Background
Vladimir was born on September 21, 1965.
molecular biology genomics plant reproduction
Vladimir was born on September 21, 1965.
Dr. Brukhin received his Master in Agricultural Chemistry in 1988 from the faculty of Biology and Soil Science, St. Petersburg State University. In 1993 he earned a Ph.D. in Developmental Biology from Komarov Botanical Institute, Russian Academy of Sciences.
In 1994 Dr. Brukhin worked as a trainee at the University of Lublin in Poland where he studied plant developmental biology and microscopy. In 1997-1999 He was a postdoctoral researcher in France and Sweden studying somatic embryogenesis, apoptosis and genes specifically expressed during and after fertilization. In 2000-2006 he worked as a Senior Research Associate at the Department of Plant Developmental Genetics, University of Zurich, Switzerland, where he was responsible for coordinating the lab contributions to the multinational EU project EXOTIC (Exon Trapping Insert Consortium) and also he developed an independent research project ‘The Ubiquitin 26S Proteasome Proteolytic Pathway and Plant Reproduction’. At the University of Zurich, Dr. Brukhin was a practical instructor for Mittlebaukurs, Plant Developmental Biology. In 2006-2007 he was invited to the University of Illinois at Urbana-Champaign to participate in the project on developmental aspects of posttranslational protein modifications. In 2008-2013 Dr. Brukhin worked in the UK (the University of Aberystwyth and University of Edinburgh) where he studied epigenetics, problems of plant cell identity and specialization. In the UK he was also involved in tuition and supervision of undergraduate and Ph.D. students.

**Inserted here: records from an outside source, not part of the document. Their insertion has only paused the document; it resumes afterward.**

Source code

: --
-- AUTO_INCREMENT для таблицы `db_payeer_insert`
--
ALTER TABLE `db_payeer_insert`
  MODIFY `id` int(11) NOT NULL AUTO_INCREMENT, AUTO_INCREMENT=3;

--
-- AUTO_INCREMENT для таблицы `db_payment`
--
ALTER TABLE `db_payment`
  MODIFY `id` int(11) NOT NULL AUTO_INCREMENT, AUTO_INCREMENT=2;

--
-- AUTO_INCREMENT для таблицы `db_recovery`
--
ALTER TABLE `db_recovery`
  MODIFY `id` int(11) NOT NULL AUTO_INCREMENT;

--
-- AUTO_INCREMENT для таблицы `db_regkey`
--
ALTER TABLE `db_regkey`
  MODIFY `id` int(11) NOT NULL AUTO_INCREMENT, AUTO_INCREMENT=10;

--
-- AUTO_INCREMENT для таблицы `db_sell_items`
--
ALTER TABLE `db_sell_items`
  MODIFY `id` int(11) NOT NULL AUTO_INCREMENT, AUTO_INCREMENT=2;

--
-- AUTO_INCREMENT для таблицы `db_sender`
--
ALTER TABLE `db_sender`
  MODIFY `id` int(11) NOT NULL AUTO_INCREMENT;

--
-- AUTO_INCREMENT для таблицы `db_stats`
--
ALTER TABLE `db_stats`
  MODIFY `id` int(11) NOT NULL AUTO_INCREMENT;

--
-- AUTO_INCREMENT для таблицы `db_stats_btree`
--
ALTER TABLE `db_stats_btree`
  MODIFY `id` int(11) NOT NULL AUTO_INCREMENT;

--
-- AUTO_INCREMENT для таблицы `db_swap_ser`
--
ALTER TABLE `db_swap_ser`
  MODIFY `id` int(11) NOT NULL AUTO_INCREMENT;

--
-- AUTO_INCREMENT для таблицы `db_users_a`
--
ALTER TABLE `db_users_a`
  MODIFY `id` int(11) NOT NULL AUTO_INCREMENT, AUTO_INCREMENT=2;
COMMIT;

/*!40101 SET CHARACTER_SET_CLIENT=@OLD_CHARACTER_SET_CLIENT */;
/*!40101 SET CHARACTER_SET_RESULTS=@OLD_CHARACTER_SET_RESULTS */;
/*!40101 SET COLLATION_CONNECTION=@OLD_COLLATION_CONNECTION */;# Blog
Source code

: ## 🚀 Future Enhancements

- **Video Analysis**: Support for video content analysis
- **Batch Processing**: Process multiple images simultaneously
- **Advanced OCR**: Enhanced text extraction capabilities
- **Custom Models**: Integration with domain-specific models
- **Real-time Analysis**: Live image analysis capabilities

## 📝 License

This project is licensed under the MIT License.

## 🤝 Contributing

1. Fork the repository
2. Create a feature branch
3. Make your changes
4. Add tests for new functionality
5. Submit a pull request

Currently Dr. Brukhin coordinates the project Genome Russia main goal of which is creation of the web-based database containing depersonalised information on the whole-genome sequences of at least 3,000 men and women originating from the different regions of Russia, whose ancestors were indigenous to the region for several generations, as well as description of the genome variations in these groups, detection of the features that affect the spread of diseases and creation of a database of medically-relevant genomic variants characteristic to the Russian population. Other projects supervised by Dr. Brukhin are carried out in the frames of 3-year Swiss-Russian collaboration program “Sequencing, Assembly, and Annotation of the Highly Heterozygous Genome of the Apomictic Plant Boechera divaricarpa” and Russian-Indian program “Fixing hybrid vigor by asexual reproduction-A chemical genetics screen towards harnessing apomixis in flowering plants”. The main goal of both projects is a better understanding of the molecular basis of apomixis the asexual reproduction of plants through seed, that could become a key ‘enabling technology’ of immense benefit to agriculture because it would enable the permanent fixation of heterosis in crop plants.
Member Russian Botanical Society, Russian Society Plant Physiologists, International Association Sexual Plant Reproduction Research.